Il doit bien y avoir le nom de Roger Corman quelque part là dedans… Ah, oui, au poste de producteur ! En effet Deathsport est un pur film d'exploitation, sans originalité aucune, utilisant Carradine, des gros engins de morts et des jolies amazones comme argument de vente. Tout-à-fait la philosophie de Roger Corman ; sans toutefois oublier l'aspect "resucée" d'un succès du box office.



Ici, c'est dans la nuque de Star Wars que la production a enfoncée ses longues dents affûtées. Le premier élément qui permet un tel constat est la présence d'un côté obscur (l'alter ego maléfique de la guilde des nomades). Le vil Ankar Moor va donc tenter de convaincre le pur Kaz de le rejoindre aux côtés de l'infâme dictateur Zirpola.
Ensuite le combats les plus notables se déroulent a coups d'épées "presque-laser", le tout dans des accoutrements à la mode Jedi.
Enfin, et c'est là l'élément le plus marquant, les bruitages utilisés sont les même que ceux du film de George Lucas! Les motos font le bruit des Tie Fighters, les désintégrateurs produisent le même son que les pistolets lasers des Storm Troopers…

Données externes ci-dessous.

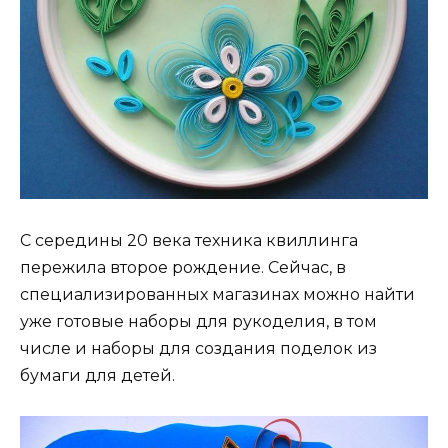
С середины 20 века техника квиллинга
пережила второе рождение. Сейчас, в
специализированных магазинах можно найти
уже готовые наборы для рукоделия, в том
числе и наборы для создания поделок из
бумаги для детей.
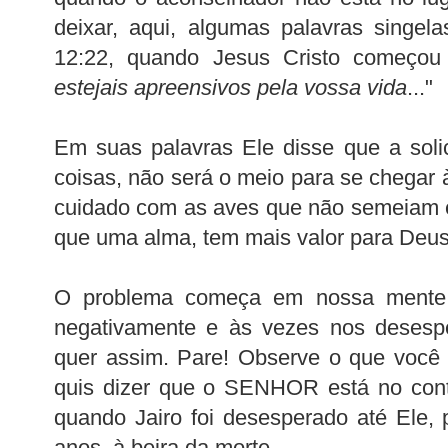
deixar, aqui, algumas palavras singel
12:22, quando Jesus Cristo começou 
estejais apreensivos pela vossa vida
..."
Em suas palavras Ele disse que a solic
coisas, não será o meio para se chegar 
cuidado com as aves que não semeiam 
que uma alma, tem mais valor para Deus
O problema começa em nossa mente
negativamente e às vezes nos deses
quer assim. Pare! Observe o que você 
quis dizer que o SENHOR está no contr
quando Jairo foi desesperado até Ele, 
anos, à beira da morte.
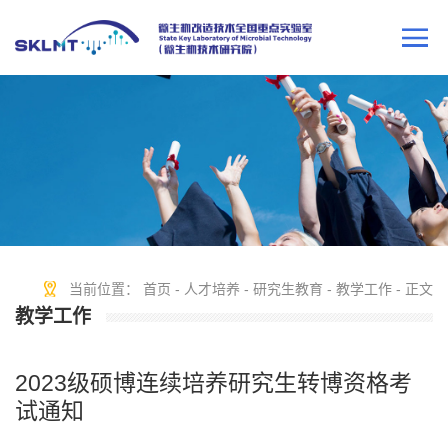
当前位置：
首页
-
人才培养
-
研究生教育
-
教学工作
- 正文
教学工作
2023级硕博连续培养研究生转博资格考
试通知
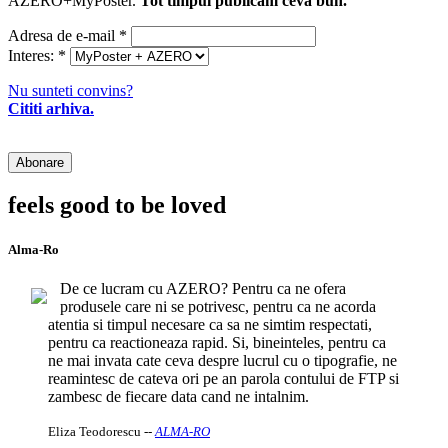
AZERO+MyPoster.
Tot timpul publicam ceva bun.
Adresa de e-mail
*
Interes:
*
Nu sunteti convins?
Cititi arhiva.
feels good to be loved
Alma-Ro
De ce lucram cu AZERO? Pentru ca ne ofera
produsele care ni se potrivesc, pentru ca ne acorda
atentia si timpul necesare ca sa ne simtim respectati,
pentru ca reactioneaza rapid. Si, bineinteles, pentru ca
ne mai invata cate ceva despre lucrul cu o tipografie, ne
reamintesc de cateva ori pe an parola contului de FTP si
zambesc de fiecare data cand ne intalnim.
Eliza Teodorescu
--
ALMA-RO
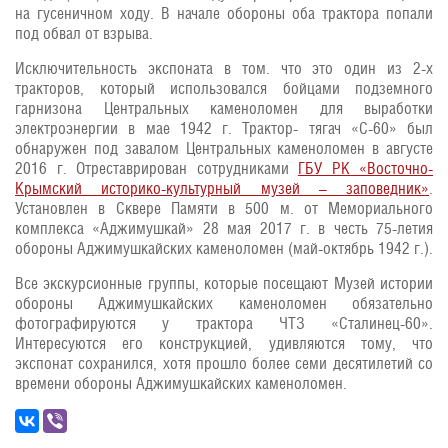
на гусеничном ходу. В начале обороны оба трактора попали
под обвал от взрыва.
Исключительность экспоната в том. что это один из 2-х
тракторов, который использовался бойцами подземного
гарнизона Центральных каменоломен для выработки
электроэнергии в мае 1942 г. Трактор- тягач «С-60» был
обнаружен под завалом Центральных каменоломен в августе
2016 г. Отреставрирован сотрудниками
ГБУ РК «Восточно-
Крымский историко-культурный музей – заповедник»
.
Установлен в Сквере Памяти в 500 м. от Мемориального
комплекса «Аджимушкай» 28 мая 2017 г. в честь 75-летия
обороны Аджимушкайских каменоломен (май-октябрь 1942 г.).
Все экскурсионные группы, которые посещают Музей истории
обороны Аджимушкайских каменоломен обязательно
фотографируются у трактора ЧТЗ «Сталинец-60».
Интересуются его конструкцией, удивляются тому, что
экспонат сохранился, хотя прошло более семи десятилетий со
времени обороны Аджимушкайских каменоломен.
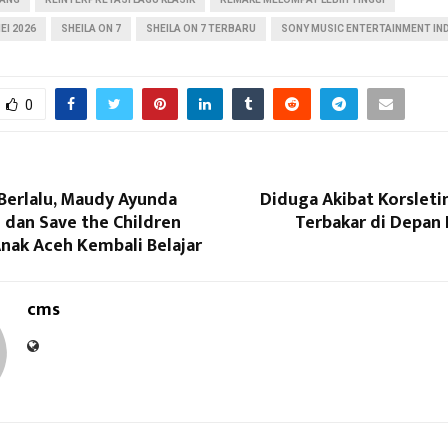
EI 2026
SHEILA ON 7
SHEILA ON 7 TERBARU
SONY MUSIC ENTERTAINMENT IN
0
 Berlalu, Maudy Ayunda
Diduga Akibat Korsleti
 dan Save the Children
Terbakar di Depan 
nak Aceh Kembali Belajar
cms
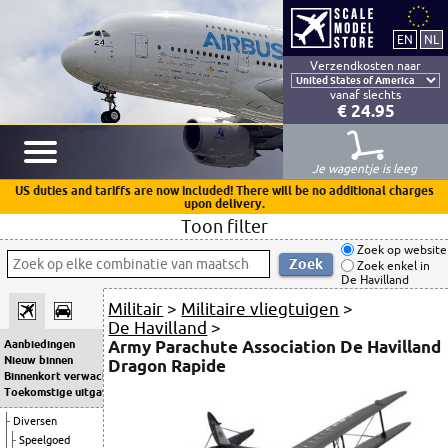
Verzendkosten naar
vanaf slechts
€ 24.95
Je wagentje is leeg
US duties and tariffs are now included! There will be no additional charges
upon delivery.
Toon filter
Zoek op website
Zoek enkel in
De Havilland
Militair
>
Militaire vliegtuigen
>
De Havilland
>
Army Parachute Association De Havilland
Aanbiedingen
Nieuw binnen
Dragon Rapide
Binnenkort verwacht
Toekomstige uitgaven
Diversen
Speelgoed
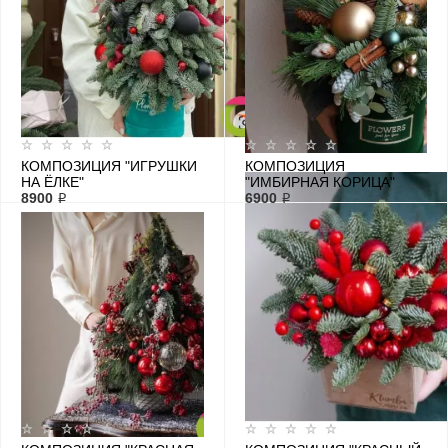
КОМПОЗИЦИЯ "ИГРУШКИ
КОМПОЗИЦИЯ
НА ЁЛКЕ"
"ИМБИРНАЯ КОРИЦА"
8900 ₽
6900 ₽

Pour enlever encore plus à l'originalité déjà tarie du film, le sujet reprend le thème préféré de Corman : les sports mortels. Deathsport permet donc au spectateur d'assister à des cascades, des poursuites et des mises à morts, le tout à moto. Le véhicule terrestre à moteur n'ajoute que peu d'intérêt au métrage. Contrairement à Death Race 2000 (même producteur, même tête d'affiche) l'intérêt du spectateur glisse sur ce métrage comme sur une dalle de marbre cirée par un(e) monomaniaque de la propreté.



Ne perdant pas foi en sa devise, le producteur américain distille dans son métrage plusieurs scènes de nu gratuites. C'est gentil de ta part Roger, surtout que tes actrices sont sublimes… malheureusement, là encore, cela ne sert pas vraiment l'histoire de voir une hippy nue en train de se faire électrocuter par des tentures electrifiées.

En résulte une addition de divers éléments anecdotiques, qui pourtant ne manquent pas de charme et empêchent l'ennui de s'installer. Ce doit être cela la magie Corman.
Pour fans de Post Nuke uniquement, ou à la rigueur pour les adorateurs du producteur américain.